## [What is expected]
Transcribe the data exactly, pictures excluded.

## [Provided data]
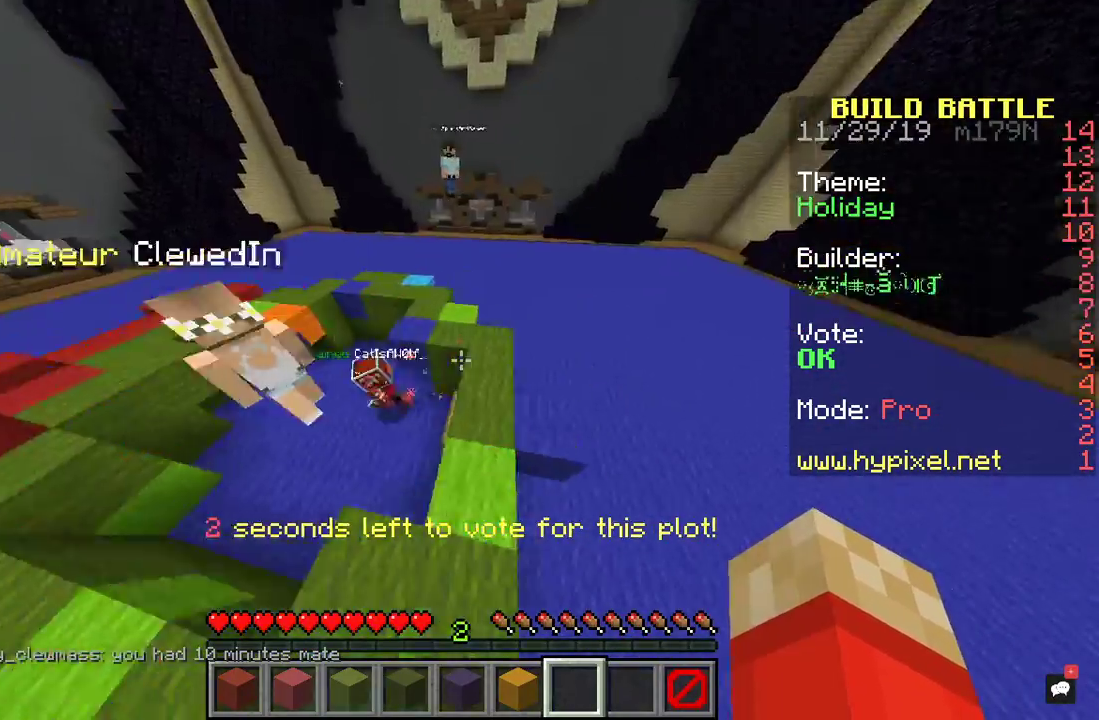
{"keys": ["a"], "mouse": [], "events": [[167, "w", "up"], [433, "a", "down"]]}
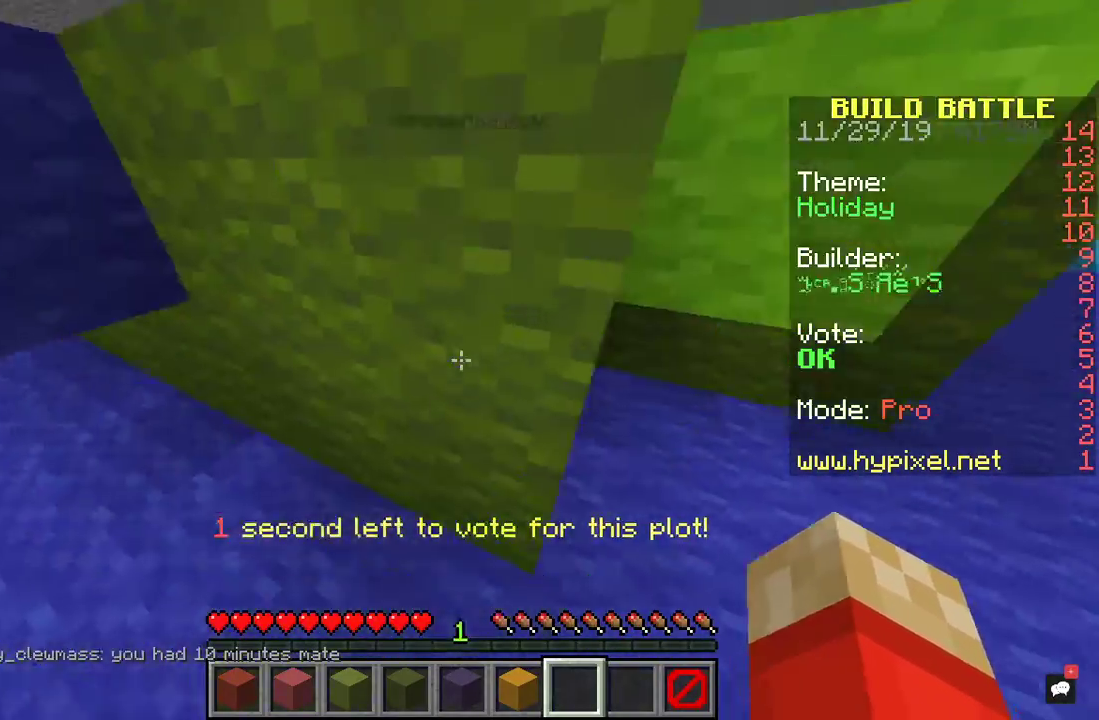
{"keys": ["space", "w"], "mouse": [], "events": [[133, "space", "down"], [133, "w", "down"], [300, "a", "up"]]}
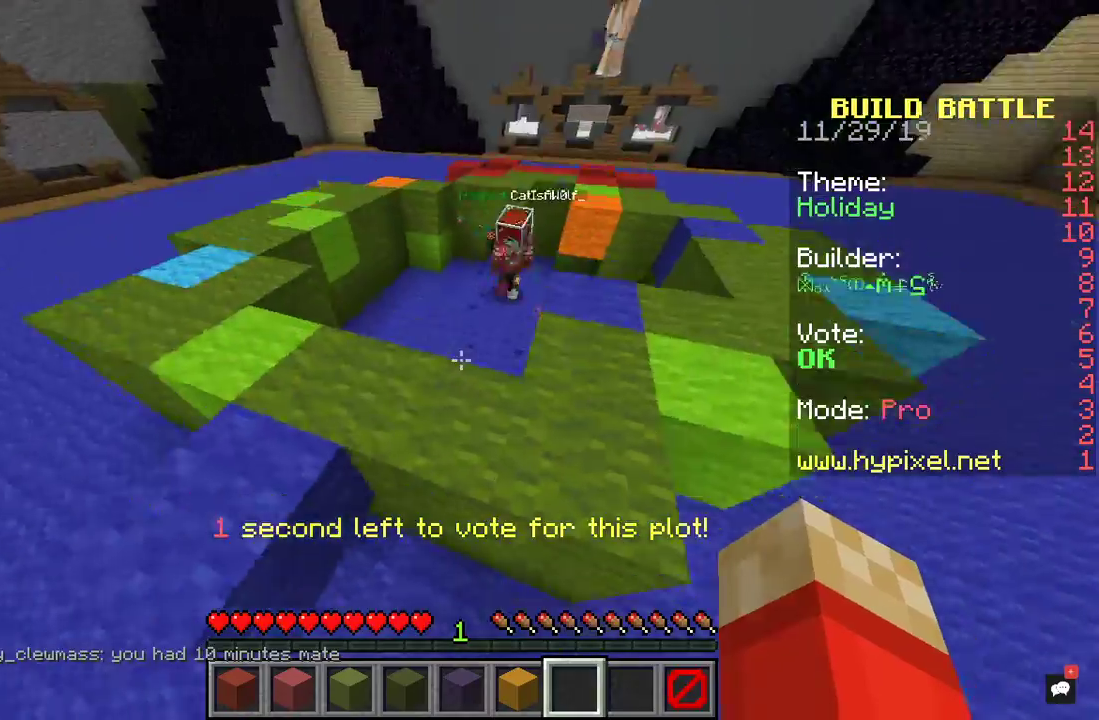
{"keys": ["a", "d"], "mouse": [], "events": [[33, "d", "down"], [100, "space", "up"], [433, "w", "up"], [500, "a", "down"]]}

## [Response for this exercise]
{"keys": ["a"], "mouse": [], "events": [[167, "w", "up"], [433, "a", "down"]]}
{"keys": ["space", "w"], "mouse": [], "events": [[133, "space", "down"], [133, "w", "down"], [300, "a", "up"]]}
{"keys": ["a", "d"], "mouse": [], "events": [[33, "d", "down"], [100, "space", "up"], [433, "w", "up"], [500, "a", "down"]]}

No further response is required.